New production technique for high-performance polymer could make for better body armor
PROVIDENCE, R.I. [Brown University] — A team of researchers has found a new way to produce a polymer material called PBO, a product known commercially as Zylon that’s used in bulletproof vests and other high-performance fabrics. The new approach could be useful in making PBO products that resist degradation, a problem that has plagued PBO-based materials in the past.
“We show that using a nanoparticle catalyst, we can produce PBO in more environmentally friendly conditions and without using a chemical that’s known to cause these materials to degrade unexpectedly,” said Shouheng Sun, a professor of chemistry at Brown University and co-author of a new paper describing the research. “We think this could be a path toward making more robust PBO materials.”
The research is described in the journal Matter.
The traditional way to make PBO (its full name is polybenzoxazole) involves the use of polyphosphoric acid (PPA) as both a catalyst for necessary chemical reactions and as a solvent. PPA is a strong, highly corrosive acid and has been pinpointed as the source of PBO degradation. Molecules of the acid become lodged in the polymer chain, leaving the fibers susceptible to degradation when exposed to light and moisture over time. That degradation has led to the recall of PBO-based body armor in the past.
Sun’s lab at Brown has been working extensively with composite nanoparticle catalysts capable of performing the new reactions required to make PBO, and they do so without using PPA. Catalyzing the reactions with nanoparticles would also require less energy and can be performed using renewable formic acid as a hydrogen source. All of that makes the production process greener.
Up to now, however, composite nanoparticle catalysts have largely been used to make only small organic molecules. Whether a composite catalyst, which in this case is made from particles of gold and palladium alloys, could be used to catalyze the controlled growth of polymer chains was previously unknown.

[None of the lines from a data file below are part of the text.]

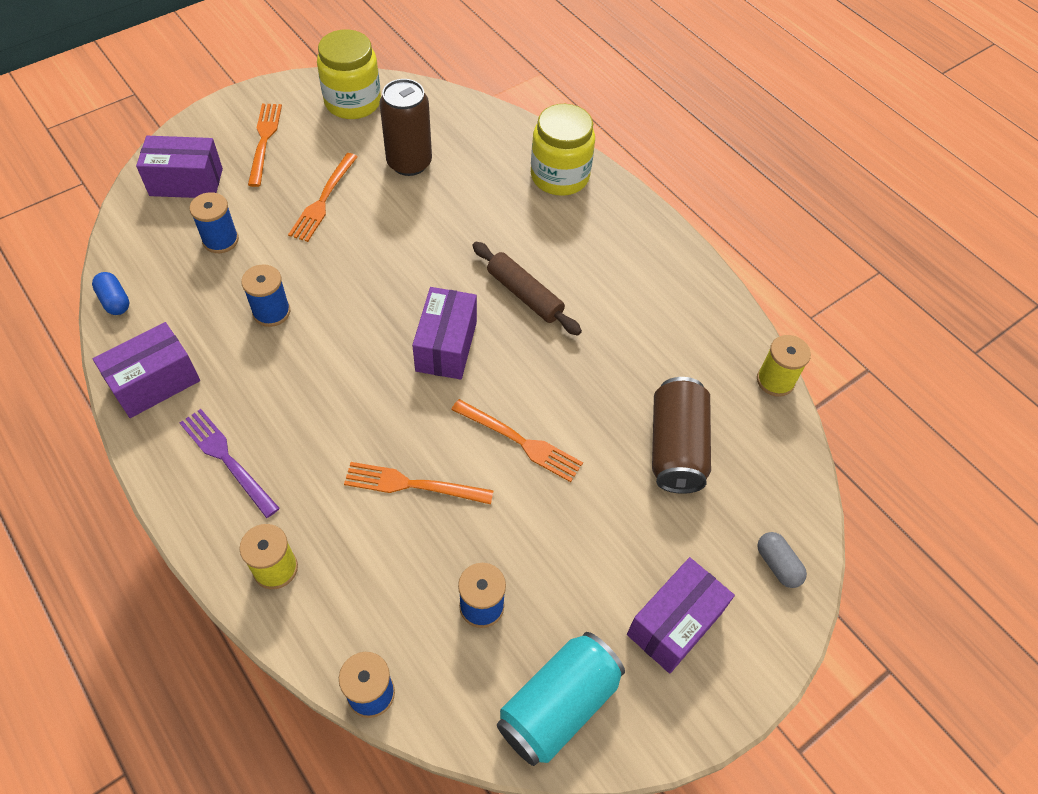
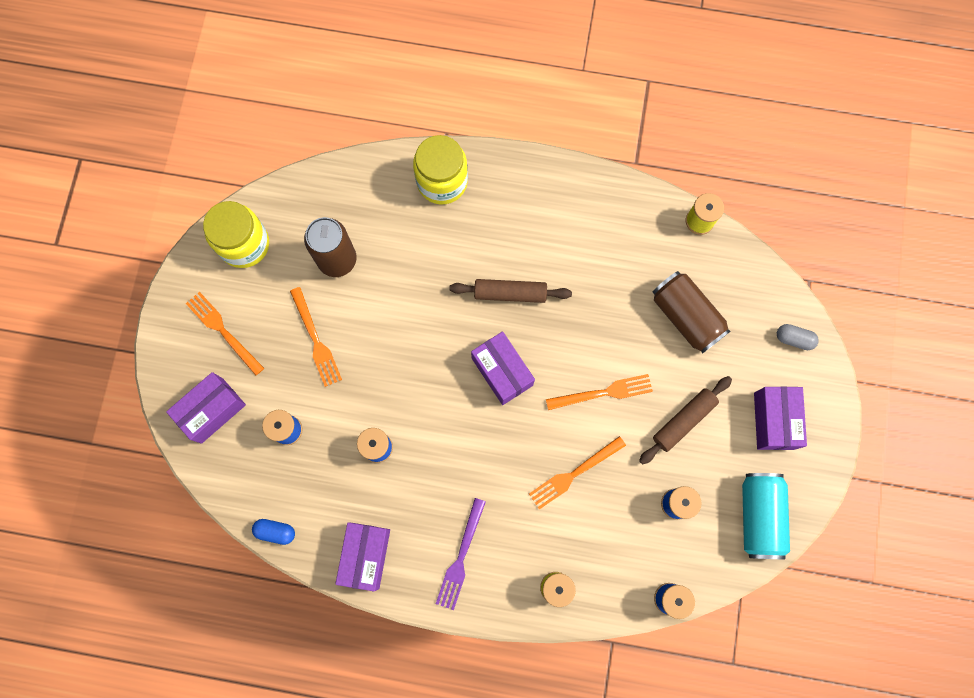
camera: 40 degrees left, 20 degrees up
purple fork [180,409,280,518] -> purple fork turned 75 degrees counterclockwise [436,498,486,610]
none -> brown rolling pin [639,376,732,464]

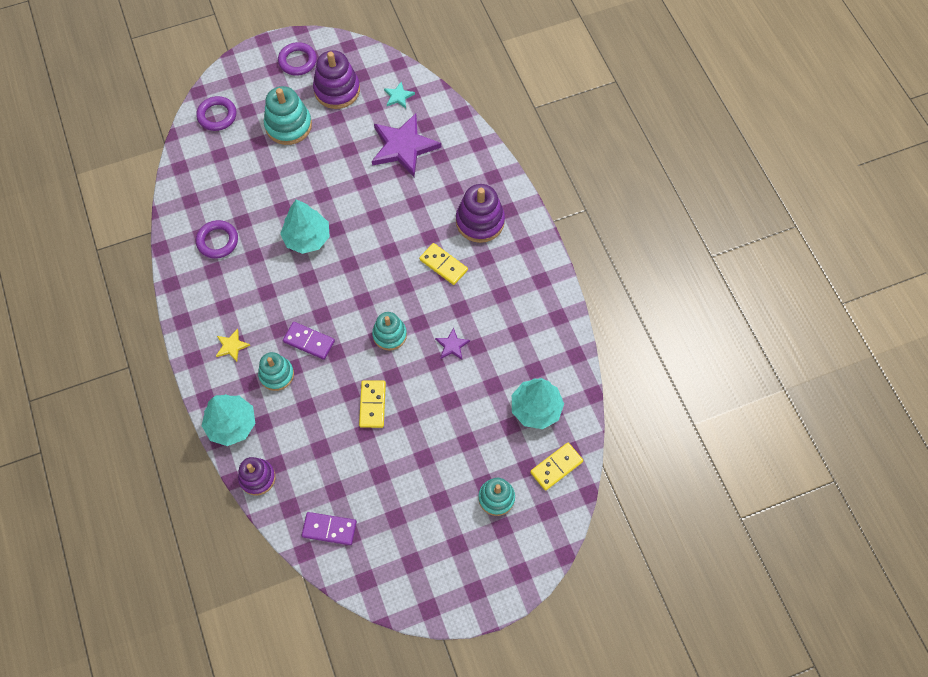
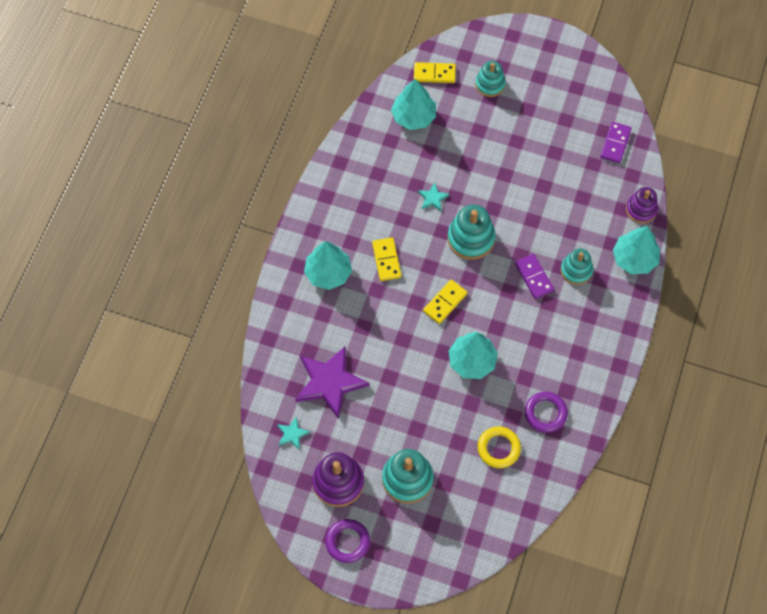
camera: 140 degrees left, 0 degrees up
purple ring [196,96,236,131] -> none
yellow star [216,329,251,362] -> none
purple domino [302,512,357,545] -> purple domino turned 60 degrees clockwise [600,122,632,163]
yellow domino [359,380,386,428] -> yellow domino moved to [423,280,468,324]
turquoise stacking toy [372,312,407,351] -> turquoise stacking toy [447,205,496,260], size x1.50
purple star [435,327,470,360] -> turquoise star [418,183,450,211]
purple stacking toy [456,184,505,243] -> turquoise tree [304,241,352,290]
none -> yellow ring [478,426,521,468]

“The key question we were trying to answer is if we can control the reactions so that we get a good control on the degree of polymerization,” Sun said. “We ultimately showed that we could do that by tuning the composition and size of the alloy nanoparticles in our catalyst.”
An alloy composition of close to 40 percent gold and 60 percent palladium was shown to be optimal for controlling the rate of reactions needed to make PBO. Particles around 8-nanometers in size produced a reaction speed that maximized the molecular weight of the PBO polymers.

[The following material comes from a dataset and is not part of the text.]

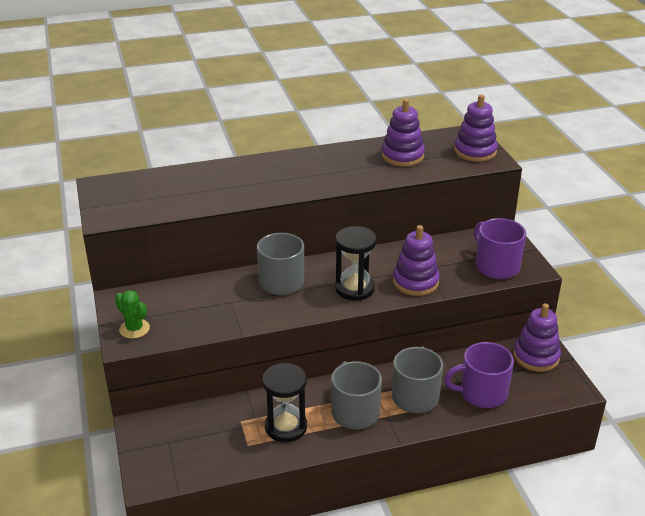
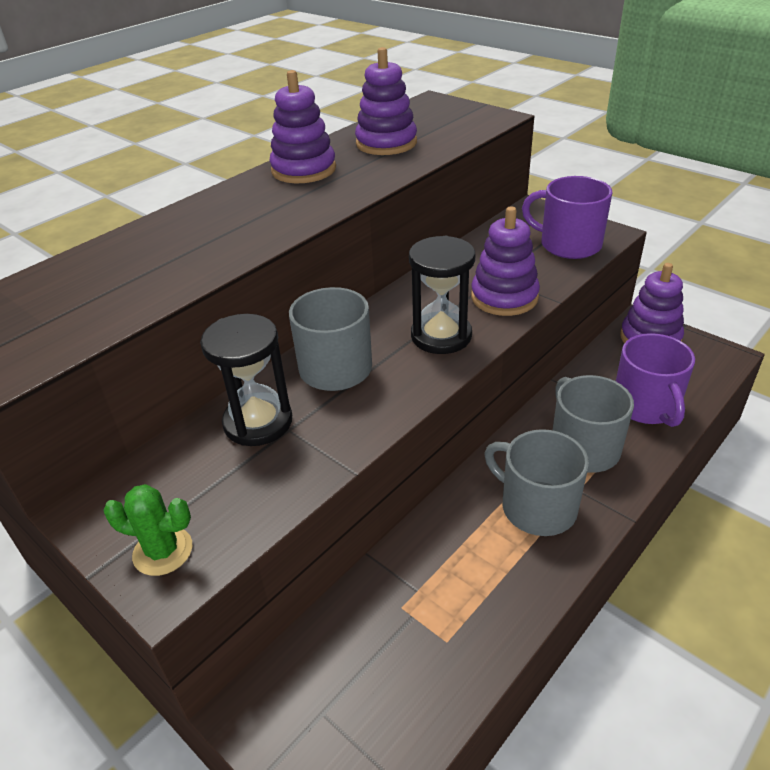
camera: 30 degrees left, 5 degrees up
black hourglass [262,363,307,442] -> black hourglass moved to [200,314,292,446]
purple mug [444,342,514,408] -> purple mug turned 60 degrees counterclockwise [616,333,695,427]
purple stacking toy [454,94,498,162] -> purple stacking toy moved to [269,70,336,183]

To find out if the PBO was indeed resistant to degradation, the team worked with researchers in Brown’s School of Engineering to perform mechanical testing. Those tests showed that the PBO polymers made with the nanoparticle catalyst were more resistant to degradation than commercially available Zylon — even after being boiled in water and acid for days.
The researchers say that future work will focus on generating PBO polymers with higher molecular weights. The polymers generated for this study were significantly lighter than those of the commercial-grade product, which limits their initial mechanical strength. Still, the researchers say, the work is a strong proof-of-concept for the idea that composite nanoparticles can produce degradation-resistant PBO.
Jerome Robinson, an assistant professor of chemistry at Brown and a study co-author, noted that the diverse expertise of the Brown research team was critical to the success of this work.
“It was really important that we were able to collaborate with engineers and other researchers,” Robinson said. “To be able to walk across the street to the School of Engineering and do the mechanical testing was great, and I think we have the right team to carry this research forward.”
Other co-authors on the paper were Chao Yu, Xuefeng Guo, Zhouyang Yin, Zhonglong Zhao, Xing Li, Michelle Muzzio, Cintia Barbosa, Mengqi Shen, Yucheng Yuan, Junyu Wang, John Antolik, Gang Lu, Dong Su, Ou Chen, Pradeep Guduru and Christopher Seto. The early stage of the work was supported by the U.S. Army Research Laboratory and the U.S. Army Research Office (W911NF-15-1-0147). Additional support was provided by Brown’s Office of the Vice President for Research and the Institute of Molecular and Nanoscale Innovation.